Work to complete: Reproduce the records below exactly, but only between the lines holding "老美非农爆雷 北京楼市松绑 这周要干大事？" and "龙头股价竟跌回12年前", inclusive.

Dataset records:
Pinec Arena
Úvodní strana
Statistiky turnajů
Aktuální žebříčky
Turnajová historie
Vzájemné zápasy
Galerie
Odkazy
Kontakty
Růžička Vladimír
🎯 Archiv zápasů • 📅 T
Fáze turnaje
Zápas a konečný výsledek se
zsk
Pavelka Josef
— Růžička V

--

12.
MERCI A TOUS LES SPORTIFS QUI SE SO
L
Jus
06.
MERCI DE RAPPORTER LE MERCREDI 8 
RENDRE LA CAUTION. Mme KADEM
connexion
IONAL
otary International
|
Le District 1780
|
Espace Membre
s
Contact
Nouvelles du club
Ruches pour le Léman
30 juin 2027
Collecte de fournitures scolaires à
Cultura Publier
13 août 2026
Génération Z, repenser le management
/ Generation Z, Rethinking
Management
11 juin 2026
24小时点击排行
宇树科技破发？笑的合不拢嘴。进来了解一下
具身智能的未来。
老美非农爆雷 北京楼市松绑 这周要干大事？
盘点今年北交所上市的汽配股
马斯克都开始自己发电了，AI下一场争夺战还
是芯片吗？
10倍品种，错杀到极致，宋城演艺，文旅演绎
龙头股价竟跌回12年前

Answer section:
老美非农爆雷 北京楼市松绑 这周要干大事？
盘点今年北交所上市的汽配股
马斯克都开始自己发电了，AI下一场争夺战还
是芯片吗？
10倍品种，错杀到极致，宋城演艺，文旅演绎
龙头股价竟跌回12年前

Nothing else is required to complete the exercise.